EXERCISE OBJECTIVE: Read the records beneath this task and copy every line that contains the string "these".

(Extracted data entries)
•••
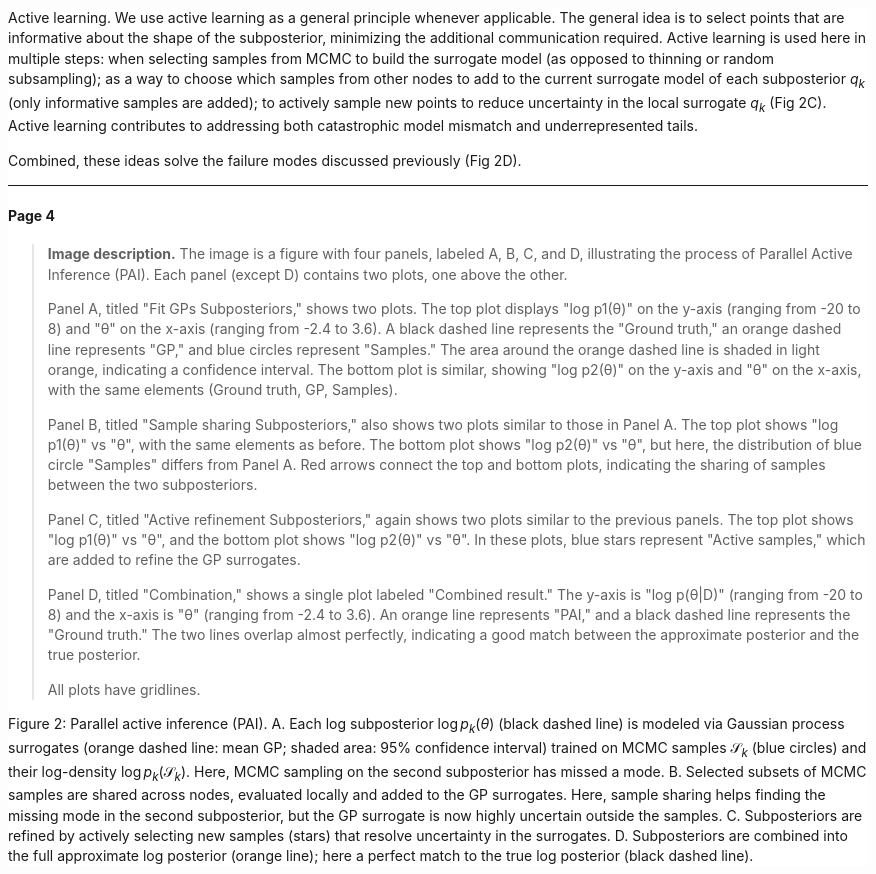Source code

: Active learning. We use active learning as a general principle whenever applicable. The general idea is to select points that are informative about the shape of the subposterior, minimizing the additional communication required. Active learning is used here in multiple steps: when selecting samples from MCMC to build the surrogate model (as opposed to thinning or random subsampling); as a way to choose which samples from other nodes to add to the current surrogate model of each subposterior $q_{k}$ (only informative samples are added); to actively sample new points to reduce uncertainty in the local surrogate $q_{k}$ (Fig 2C). Active learning contributes to addressing both catastrophic model mismatch and underrepresented tails.

Combined, these ideas solve the failure modes discussed previously (Fig 2D).

---

#### Page 4

> **Image description.** The image is a figure with four panels, labeled A, B, C, and D, illustrating the process of Parallel Active Inference (PAI). Each panel (except D) contains two plots, one above the other.
>
> Panel A, titled "Fit GPs Subposteriors," shows two plots. The top plot displays "log p1(θ)" on the y-axis (ranging from -20 to 8) and "θ" on the x-axis (ranging from -2.4 to 3.6). A black dashed line represents the "Ground truth," an orange dashed line represents "GP," and blue circles represent "Samples." The area around the orange dashed line is shaded in light orange, indicating a confidence interval. The bottom plot is similar, showing "log p2(θ)" on the y-axis and "θ" on the x-axis, with the same elements (Ground truth, GP, Samples).
>
> Panel B, titled "Sample sharing Subposteriors," also shows two plots similar to those in Panel A. The top plot shows "log p1(θ)" vs "θ", with the same elements as before. The bottom plot shows "log p2(θ)" vs "θ", but here, the distribution of blue circle "Samples" differs from Panel A. Red arrows connect the top and bottom plots, indicating the sharing of samples between the two subposteriors.
>
> Panel C, titled "Active refinement Subposteriors," again shows two plots similar to the previous panels. The top plot shows "log p1(θ)" vs "θ", and the bottom plot shows "log p2(θ)" vs "θ". In these plots, blue stars represent "Active samples," which are added to refine the GP surrogates.
>
> Panel D, titled "Combination," shows a single plot labeled "Combined result." The y-axis is "log p(θ|D)" (ranging from -20 to 8) and the x-axis is "θ" (ranging from -2.4 to 3.6). An orange line represents "PAI," and a black dashed line represents the "Ground truth." The two lines overlap almost perfectly, indicating a good match between the approximate posterior and the true posterior.
>
> All plots have gridlines.

Figure 2: Parallel active inference (PAI). A. Each log subposterior $\log p_{k}(\theta)$ (black dashed line) is modeled via Gaussian process surrogates (orange dashed line: mean GP; shaded area: $95 \%$ confidence interval) trained on MCMC samples $\mathcal{S}_{k}$ (blue circles) and their log-density $\log p_{k}\left(\mathcal{S}_{k}\right)$. Here, MCMC sampling on the second subposterior has missed a mode. B. Selected subsets of MCMC samples are shared across nodes, evaluated locally and added to the GP surrogates. Here, sample sharing helps finding the missing mode in the second subposterior, but the GP surrogate is now highly uncertain outside the samples. C. Subposteriors are refined by actively selecting new samples (stars) that resolve uncertainty in the surrogates. D. Subposteriors are combined into the full approximate log posterior (orange line); here a perfect match to the true log posterior (black dashed line).
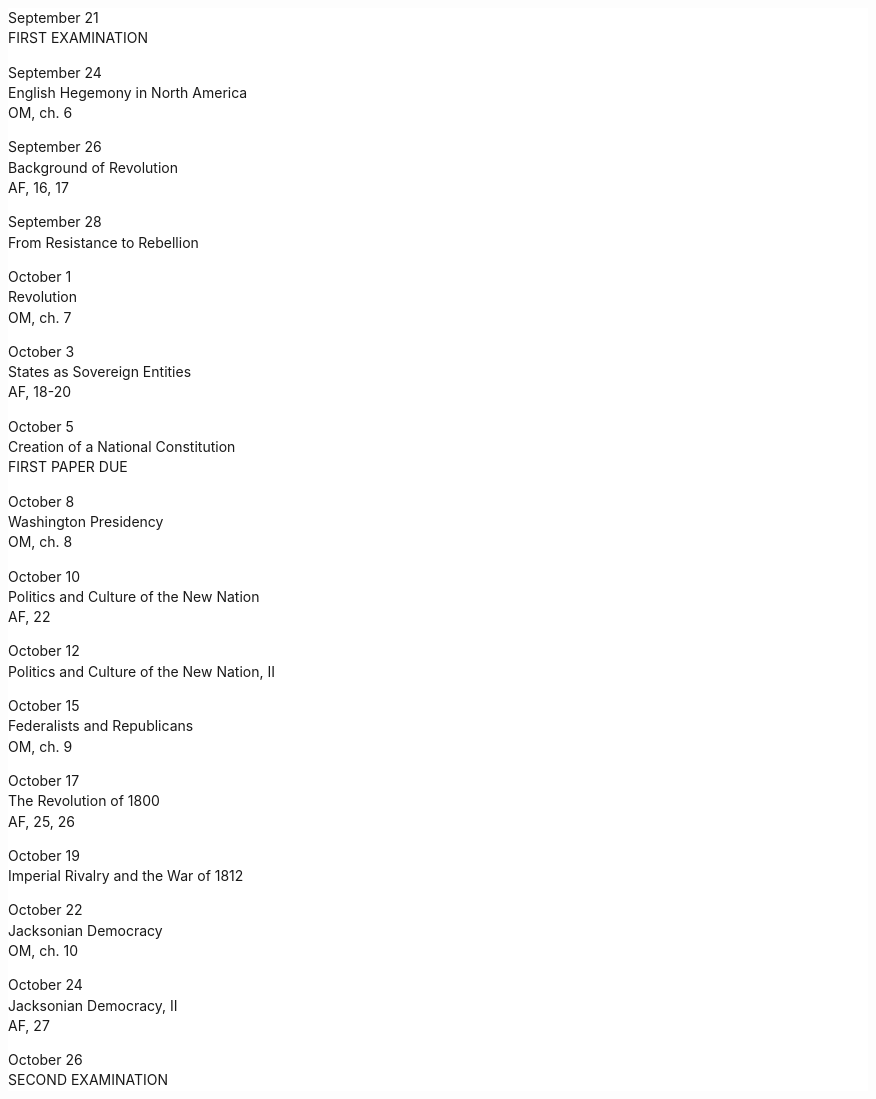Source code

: September 21  
FIRST EXAMINATION  

September 24  
English Hegemony in North America  
OM, ch. 6  

September 26  
Background of Revolution  
AF, 16, 17  

September 28  
From Resistance to Rebellion  

October 1  
Revolution  
OM, ch. 7  

October 3  
States as Sovereign Entities  
AF, 18-20  

October 5  
Creation of a National Constitution  
FIRST PAPER DUE  

October 8  
Washington Presidency  
OM, ch. 8  

October 10  
Politics and Culture of the New Nation  
AF, 22  

October 12  
Politics and Culture of the New Nation, II  

October 15  
Federalists and Republicans  
OM, ch. 9  

October 17  
The Revolution of 1800  
AF, 25, 26  

October 19  
Imperial Rivalry and the War of 1812  

October 22  
Jacksonian Democracy  
OM, ch. 10  

October 24  
Jacksonian Democracy, II  
AF, 27  

October 26  
SECOND EXAMINATION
•••
TASK RESULT:
Combined, these ideas solve the failure modes discussed previously (Fig 2D).
> Panel C, titled "Active refinement Subposteriors," again shows two plots similar to the previous panels. The top plot shows "log p1(θ)" vs "θ", and the bottom plot shows "log p2(θ)" vs "θ". In these plots, blue stars represent "Active samples," which are added to refine the GP surrogates.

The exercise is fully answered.